[Extracted material — start]

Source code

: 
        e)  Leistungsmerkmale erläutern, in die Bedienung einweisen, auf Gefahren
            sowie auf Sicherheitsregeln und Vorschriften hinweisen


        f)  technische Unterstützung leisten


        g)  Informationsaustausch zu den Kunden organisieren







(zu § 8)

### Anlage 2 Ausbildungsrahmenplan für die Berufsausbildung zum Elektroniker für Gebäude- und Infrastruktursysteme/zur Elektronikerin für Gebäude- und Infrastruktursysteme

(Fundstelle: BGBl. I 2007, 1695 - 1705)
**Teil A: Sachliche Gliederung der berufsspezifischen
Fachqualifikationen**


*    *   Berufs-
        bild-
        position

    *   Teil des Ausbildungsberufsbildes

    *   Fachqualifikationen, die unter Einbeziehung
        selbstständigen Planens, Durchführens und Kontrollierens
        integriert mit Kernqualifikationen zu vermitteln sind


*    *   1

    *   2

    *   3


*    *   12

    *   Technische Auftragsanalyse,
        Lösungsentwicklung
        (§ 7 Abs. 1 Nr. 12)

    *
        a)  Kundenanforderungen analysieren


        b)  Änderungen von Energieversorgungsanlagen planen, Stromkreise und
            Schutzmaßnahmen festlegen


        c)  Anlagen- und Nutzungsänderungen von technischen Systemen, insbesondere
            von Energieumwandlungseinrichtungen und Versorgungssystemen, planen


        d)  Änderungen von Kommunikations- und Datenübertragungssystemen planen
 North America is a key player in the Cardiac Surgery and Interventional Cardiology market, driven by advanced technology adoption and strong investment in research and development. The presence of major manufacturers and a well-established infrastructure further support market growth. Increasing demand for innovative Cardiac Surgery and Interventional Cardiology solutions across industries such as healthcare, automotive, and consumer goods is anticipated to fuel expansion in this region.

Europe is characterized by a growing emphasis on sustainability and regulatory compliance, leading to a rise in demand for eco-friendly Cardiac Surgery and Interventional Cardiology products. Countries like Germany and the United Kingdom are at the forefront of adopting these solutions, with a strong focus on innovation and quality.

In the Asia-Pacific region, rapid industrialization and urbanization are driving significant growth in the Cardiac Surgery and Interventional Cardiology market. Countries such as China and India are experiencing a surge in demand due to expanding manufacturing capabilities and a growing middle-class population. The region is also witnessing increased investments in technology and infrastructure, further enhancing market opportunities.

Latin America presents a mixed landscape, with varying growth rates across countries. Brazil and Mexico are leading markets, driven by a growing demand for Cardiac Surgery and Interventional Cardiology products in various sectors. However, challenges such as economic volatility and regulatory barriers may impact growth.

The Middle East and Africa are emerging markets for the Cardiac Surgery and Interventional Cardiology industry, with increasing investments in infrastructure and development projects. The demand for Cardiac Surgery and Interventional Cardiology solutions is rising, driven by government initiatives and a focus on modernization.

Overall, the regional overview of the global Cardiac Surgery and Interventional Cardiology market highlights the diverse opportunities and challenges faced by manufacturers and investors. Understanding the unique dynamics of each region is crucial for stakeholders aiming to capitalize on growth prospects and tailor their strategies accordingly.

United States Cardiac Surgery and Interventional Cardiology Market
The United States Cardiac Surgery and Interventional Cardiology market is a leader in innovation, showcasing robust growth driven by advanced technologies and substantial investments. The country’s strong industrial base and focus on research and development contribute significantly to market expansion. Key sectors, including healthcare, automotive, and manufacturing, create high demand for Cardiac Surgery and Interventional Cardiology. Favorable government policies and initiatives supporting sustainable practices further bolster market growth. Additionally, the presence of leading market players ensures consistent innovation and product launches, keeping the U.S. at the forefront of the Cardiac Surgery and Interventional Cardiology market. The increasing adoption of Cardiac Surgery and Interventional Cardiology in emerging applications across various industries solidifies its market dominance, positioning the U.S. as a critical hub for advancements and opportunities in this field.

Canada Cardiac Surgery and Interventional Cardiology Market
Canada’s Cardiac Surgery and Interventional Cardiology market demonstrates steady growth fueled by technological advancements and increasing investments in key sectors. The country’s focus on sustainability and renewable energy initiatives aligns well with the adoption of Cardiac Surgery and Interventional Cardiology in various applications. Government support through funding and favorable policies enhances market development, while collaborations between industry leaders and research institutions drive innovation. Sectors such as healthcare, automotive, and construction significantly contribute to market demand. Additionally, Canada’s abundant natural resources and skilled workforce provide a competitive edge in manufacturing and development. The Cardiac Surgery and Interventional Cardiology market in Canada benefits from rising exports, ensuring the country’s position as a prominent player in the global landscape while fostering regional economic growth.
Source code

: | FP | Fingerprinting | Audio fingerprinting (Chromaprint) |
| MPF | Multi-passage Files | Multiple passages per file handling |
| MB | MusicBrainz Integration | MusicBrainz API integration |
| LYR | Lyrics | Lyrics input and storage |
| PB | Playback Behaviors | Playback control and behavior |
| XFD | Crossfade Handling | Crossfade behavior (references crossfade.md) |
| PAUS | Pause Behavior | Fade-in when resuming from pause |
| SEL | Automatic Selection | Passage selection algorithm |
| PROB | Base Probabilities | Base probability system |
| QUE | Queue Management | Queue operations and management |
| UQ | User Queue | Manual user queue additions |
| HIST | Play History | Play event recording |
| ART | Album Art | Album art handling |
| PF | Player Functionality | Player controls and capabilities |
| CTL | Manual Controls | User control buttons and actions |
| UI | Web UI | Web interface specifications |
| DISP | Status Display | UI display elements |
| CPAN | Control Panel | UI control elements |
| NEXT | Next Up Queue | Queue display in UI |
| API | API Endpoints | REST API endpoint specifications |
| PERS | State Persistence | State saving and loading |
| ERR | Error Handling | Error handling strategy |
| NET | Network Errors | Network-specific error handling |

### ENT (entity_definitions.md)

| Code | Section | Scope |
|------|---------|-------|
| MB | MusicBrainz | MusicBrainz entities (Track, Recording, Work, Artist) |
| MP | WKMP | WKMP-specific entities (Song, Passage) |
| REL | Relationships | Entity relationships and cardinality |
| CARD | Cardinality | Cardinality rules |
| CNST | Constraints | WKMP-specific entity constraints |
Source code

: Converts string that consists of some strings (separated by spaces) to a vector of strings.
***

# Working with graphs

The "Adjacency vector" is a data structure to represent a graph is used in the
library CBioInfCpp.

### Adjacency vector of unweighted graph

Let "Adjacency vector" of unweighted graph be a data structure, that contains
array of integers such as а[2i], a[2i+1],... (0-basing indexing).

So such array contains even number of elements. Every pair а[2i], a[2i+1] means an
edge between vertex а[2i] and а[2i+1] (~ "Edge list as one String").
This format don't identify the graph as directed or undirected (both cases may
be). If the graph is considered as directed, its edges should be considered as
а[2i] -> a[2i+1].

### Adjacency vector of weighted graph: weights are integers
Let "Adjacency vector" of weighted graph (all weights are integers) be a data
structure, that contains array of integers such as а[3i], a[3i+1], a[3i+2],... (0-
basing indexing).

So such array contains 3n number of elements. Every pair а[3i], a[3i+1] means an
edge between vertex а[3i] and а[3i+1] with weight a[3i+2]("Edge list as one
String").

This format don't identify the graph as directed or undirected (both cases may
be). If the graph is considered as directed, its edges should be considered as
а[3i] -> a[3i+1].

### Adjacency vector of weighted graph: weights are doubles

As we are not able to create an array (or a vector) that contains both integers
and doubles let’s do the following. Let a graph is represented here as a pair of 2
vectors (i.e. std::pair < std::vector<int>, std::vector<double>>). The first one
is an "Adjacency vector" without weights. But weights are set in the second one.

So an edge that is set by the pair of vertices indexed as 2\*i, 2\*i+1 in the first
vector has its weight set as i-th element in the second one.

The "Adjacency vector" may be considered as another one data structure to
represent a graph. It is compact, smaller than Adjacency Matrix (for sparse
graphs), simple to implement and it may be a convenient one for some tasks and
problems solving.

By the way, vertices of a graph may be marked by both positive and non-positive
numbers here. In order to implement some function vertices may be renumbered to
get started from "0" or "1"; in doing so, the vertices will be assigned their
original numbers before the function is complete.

[Extracted material — finish]

Activity —
Your answer must be the lines above from the one containing "integriert mit Kernqualifikationen" to the one containing "und Datenübertragungssystemen planen", both included, restated word for word.

Answer box —
        integriert mit Kernqualifikationen zu vermitteln sind


*    *   1

    *   2

    *   3


*    *   12

    *   Technische Auftragsanalyse,
        Lösungsentwicklung
        (§ 7 Abs. 1 Nr. 12)

    *
        a)  Kundenanforderungen analysieren


        b)  Änderungen von Energieversorgungsanlagen planen, Stromkreise und
            Schutzmaßnahmen festlegen


        c)  Anlagen- und Nutzungsänderungen von technischen Systemen, insbesondere
            von Energieumwandlungseinrichtungen und Versorgungssystemen, planen


        d)  Änderungen von Kommunikations- und Datenübertragungssystemen planen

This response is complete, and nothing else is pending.